(Transcribed page contents)

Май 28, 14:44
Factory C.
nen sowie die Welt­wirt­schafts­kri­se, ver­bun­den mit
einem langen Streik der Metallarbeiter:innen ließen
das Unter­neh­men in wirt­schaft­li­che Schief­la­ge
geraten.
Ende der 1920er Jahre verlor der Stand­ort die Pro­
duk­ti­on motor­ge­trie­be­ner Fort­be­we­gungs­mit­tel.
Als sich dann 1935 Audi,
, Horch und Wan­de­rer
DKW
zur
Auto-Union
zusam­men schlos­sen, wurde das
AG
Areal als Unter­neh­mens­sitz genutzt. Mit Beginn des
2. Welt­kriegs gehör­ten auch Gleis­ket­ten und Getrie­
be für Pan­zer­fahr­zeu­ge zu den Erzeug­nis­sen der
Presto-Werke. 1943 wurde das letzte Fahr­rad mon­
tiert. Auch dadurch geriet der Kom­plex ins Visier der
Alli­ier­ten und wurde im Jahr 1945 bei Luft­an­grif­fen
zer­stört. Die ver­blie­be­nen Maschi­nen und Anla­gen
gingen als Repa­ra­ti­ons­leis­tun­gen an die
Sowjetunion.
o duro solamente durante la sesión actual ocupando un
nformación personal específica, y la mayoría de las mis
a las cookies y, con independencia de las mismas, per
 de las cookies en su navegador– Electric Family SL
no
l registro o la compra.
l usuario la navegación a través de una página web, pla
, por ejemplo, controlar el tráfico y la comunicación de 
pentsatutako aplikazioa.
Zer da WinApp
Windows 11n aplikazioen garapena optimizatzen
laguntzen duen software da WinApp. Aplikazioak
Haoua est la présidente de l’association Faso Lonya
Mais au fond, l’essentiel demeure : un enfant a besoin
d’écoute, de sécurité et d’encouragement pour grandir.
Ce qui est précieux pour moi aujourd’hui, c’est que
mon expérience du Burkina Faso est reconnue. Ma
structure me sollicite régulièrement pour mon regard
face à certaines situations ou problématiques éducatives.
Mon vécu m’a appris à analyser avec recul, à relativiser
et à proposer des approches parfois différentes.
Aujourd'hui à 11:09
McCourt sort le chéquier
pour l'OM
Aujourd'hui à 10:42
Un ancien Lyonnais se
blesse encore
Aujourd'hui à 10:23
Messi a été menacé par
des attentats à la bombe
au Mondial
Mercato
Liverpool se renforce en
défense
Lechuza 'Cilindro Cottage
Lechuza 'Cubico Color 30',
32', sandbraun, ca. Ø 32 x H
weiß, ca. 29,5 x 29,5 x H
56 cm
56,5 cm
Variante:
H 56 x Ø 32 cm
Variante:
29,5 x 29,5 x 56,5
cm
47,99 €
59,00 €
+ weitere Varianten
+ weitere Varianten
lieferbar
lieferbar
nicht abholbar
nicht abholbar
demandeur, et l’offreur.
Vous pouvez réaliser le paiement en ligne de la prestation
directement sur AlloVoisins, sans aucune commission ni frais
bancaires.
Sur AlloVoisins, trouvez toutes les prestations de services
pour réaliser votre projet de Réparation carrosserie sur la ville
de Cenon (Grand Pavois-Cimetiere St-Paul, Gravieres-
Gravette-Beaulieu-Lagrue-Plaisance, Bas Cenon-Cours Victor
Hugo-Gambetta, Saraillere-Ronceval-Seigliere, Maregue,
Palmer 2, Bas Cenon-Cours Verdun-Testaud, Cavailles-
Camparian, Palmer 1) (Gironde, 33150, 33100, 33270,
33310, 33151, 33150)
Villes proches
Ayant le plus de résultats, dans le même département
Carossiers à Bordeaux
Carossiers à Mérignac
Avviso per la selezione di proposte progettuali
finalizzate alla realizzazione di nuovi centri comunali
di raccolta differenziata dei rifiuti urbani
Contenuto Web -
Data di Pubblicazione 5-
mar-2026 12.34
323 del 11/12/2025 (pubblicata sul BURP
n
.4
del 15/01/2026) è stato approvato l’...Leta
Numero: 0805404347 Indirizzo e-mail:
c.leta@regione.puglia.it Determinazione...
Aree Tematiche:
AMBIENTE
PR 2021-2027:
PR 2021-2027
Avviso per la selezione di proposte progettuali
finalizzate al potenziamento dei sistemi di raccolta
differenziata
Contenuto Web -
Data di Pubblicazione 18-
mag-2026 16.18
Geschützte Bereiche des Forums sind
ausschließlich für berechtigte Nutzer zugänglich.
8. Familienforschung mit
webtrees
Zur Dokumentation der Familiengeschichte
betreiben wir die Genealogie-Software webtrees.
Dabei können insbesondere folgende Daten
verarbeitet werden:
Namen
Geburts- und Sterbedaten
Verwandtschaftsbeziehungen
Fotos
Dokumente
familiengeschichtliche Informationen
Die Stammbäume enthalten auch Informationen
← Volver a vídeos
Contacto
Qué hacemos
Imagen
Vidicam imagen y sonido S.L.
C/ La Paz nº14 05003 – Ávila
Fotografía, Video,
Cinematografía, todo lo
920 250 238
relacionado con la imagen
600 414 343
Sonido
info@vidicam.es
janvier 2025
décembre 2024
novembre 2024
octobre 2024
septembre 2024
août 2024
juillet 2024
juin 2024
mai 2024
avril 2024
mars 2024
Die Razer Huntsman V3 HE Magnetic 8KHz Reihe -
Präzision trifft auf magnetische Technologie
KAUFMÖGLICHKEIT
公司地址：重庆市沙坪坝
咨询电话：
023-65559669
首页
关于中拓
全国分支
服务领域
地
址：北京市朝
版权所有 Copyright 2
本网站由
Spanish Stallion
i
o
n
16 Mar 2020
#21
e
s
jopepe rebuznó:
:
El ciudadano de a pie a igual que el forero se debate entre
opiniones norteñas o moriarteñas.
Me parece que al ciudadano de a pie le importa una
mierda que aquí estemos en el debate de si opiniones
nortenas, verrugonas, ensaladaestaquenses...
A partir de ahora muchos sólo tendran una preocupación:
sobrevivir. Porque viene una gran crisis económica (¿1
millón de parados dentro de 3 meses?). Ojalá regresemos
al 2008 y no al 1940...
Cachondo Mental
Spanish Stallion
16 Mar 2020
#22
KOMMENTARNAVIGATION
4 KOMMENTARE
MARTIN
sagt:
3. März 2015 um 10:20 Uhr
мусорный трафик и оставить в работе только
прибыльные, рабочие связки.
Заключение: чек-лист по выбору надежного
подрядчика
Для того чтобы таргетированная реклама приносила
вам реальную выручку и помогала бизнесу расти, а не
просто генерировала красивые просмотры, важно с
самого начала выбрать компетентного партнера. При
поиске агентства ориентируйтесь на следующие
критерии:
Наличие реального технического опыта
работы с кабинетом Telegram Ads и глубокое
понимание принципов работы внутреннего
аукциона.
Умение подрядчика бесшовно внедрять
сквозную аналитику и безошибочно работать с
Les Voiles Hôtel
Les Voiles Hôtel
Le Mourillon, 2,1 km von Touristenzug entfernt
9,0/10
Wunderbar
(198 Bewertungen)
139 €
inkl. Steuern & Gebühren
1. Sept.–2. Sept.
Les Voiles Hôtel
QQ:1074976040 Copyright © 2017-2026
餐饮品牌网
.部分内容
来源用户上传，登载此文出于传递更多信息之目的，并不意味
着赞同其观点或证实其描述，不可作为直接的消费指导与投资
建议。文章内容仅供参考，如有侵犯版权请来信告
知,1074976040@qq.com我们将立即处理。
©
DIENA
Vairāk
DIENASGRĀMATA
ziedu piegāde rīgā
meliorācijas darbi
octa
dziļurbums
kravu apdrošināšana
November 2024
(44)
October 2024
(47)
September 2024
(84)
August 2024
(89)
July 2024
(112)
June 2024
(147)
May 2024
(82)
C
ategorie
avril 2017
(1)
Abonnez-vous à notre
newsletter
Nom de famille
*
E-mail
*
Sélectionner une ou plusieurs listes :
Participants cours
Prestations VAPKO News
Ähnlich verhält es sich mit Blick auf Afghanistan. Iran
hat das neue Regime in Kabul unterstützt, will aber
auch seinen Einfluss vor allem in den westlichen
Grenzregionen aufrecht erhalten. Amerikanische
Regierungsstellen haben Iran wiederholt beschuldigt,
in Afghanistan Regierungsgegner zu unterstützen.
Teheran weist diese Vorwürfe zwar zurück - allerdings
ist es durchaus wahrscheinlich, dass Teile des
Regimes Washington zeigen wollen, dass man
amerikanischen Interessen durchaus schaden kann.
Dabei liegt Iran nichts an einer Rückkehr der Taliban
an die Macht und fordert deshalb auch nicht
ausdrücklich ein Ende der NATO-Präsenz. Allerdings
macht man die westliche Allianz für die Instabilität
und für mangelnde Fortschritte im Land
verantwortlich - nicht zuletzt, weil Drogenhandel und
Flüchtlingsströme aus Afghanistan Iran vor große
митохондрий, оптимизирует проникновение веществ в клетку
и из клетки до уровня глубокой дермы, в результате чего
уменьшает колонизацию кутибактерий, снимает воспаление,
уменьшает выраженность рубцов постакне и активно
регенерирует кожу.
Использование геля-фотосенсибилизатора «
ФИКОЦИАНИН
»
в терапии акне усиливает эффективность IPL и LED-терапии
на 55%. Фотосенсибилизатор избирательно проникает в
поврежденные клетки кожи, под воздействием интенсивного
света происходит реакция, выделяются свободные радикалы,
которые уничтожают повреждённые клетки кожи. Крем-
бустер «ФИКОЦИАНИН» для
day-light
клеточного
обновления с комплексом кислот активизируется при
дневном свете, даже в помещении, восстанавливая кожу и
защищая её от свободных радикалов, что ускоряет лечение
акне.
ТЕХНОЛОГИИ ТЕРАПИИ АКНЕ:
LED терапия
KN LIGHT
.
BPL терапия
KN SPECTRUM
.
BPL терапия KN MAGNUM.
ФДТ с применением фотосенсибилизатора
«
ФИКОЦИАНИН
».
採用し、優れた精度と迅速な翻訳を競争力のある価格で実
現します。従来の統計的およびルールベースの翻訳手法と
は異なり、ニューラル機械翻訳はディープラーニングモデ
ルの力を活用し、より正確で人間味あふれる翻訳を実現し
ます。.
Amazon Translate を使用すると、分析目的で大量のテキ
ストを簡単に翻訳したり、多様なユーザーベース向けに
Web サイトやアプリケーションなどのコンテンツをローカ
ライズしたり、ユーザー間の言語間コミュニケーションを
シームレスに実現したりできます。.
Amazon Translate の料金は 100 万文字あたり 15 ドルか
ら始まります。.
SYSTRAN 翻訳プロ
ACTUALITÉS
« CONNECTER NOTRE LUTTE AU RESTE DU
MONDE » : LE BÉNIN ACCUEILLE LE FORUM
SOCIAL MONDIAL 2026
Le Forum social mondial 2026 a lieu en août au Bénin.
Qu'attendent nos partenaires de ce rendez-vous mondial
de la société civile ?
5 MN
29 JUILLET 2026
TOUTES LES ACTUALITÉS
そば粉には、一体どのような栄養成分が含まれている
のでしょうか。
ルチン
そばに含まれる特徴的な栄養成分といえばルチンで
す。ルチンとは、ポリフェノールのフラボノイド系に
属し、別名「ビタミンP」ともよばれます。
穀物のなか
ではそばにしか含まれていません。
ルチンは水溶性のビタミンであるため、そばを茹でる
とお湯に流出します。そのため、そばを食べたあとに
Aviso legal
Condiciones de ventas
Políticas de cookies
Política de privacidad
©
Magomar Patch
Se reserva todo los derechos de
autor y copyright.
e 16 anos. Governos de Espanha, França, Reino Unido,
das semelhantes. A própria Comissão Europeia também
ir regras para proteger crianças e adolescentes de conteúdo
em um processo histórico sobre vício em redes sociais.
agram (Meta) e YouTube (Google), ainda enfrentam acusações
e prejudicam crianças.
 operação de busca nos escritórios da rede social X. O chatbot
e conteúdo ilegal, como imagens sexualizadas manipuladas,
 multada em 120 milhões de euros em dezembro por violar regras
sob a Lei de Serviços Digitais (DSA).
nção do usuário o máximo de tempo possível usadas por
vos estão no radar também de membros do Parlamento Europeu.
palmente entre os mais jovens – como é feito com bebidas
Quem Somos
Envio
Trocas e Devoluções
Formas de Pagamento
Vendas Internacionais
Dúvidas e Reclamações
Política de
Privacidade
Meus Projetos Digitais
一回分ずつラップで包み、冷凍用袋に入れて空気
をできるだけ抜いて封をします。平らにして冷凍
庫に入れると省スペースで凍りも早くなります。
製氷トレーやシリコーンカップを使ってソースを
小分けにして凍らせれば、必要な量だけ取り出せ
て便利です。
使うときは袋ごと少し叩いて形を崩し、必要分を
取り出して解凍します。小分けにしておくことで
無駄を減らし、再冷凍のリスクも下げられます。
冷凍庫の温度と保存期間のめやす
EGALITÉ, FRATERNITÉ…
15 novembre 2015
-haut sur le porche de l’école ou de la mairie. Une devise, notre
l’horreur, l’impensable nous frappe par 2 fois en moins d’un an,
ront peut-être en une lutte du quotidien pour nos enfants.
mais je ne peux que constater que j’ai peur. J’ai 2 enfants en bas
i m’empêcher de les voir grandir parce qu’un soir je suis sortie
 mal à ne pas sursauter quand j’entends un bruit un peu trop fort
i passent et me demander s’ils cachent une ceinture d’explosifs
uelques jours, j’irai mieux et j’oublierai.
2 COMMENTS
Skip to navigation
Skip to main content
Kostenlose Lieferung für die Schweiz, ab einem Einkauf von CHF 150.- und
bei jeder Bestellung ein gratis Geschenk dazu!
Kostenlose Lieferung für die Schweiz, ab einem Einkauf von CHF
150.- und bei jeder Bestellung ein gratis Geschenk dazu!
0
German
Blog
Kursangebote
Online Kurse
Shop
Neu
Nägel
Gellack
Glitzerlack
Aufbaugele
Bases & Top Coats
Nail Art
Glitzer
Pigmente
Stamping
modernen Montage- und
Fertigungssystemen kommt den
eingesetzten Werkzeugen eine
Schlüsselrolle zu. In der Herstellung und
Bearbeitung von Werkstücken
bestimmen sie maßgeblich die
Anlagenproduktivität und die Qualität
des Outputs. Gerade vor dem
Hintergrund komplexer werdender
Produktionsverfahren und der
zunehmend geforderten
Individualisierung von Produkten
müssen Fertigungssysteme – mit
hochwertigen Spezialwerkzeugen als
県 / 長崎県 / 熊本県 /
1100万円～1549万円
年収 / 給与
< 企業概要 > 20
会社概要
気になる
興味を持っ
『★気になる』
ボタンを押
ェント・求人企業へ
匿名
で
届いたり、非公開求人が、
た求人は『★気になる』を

* **Your assignment**
Would you give the number of lines of the data that include the string "durchaus"? Nothing else is wanted.

* **Worked solution**
2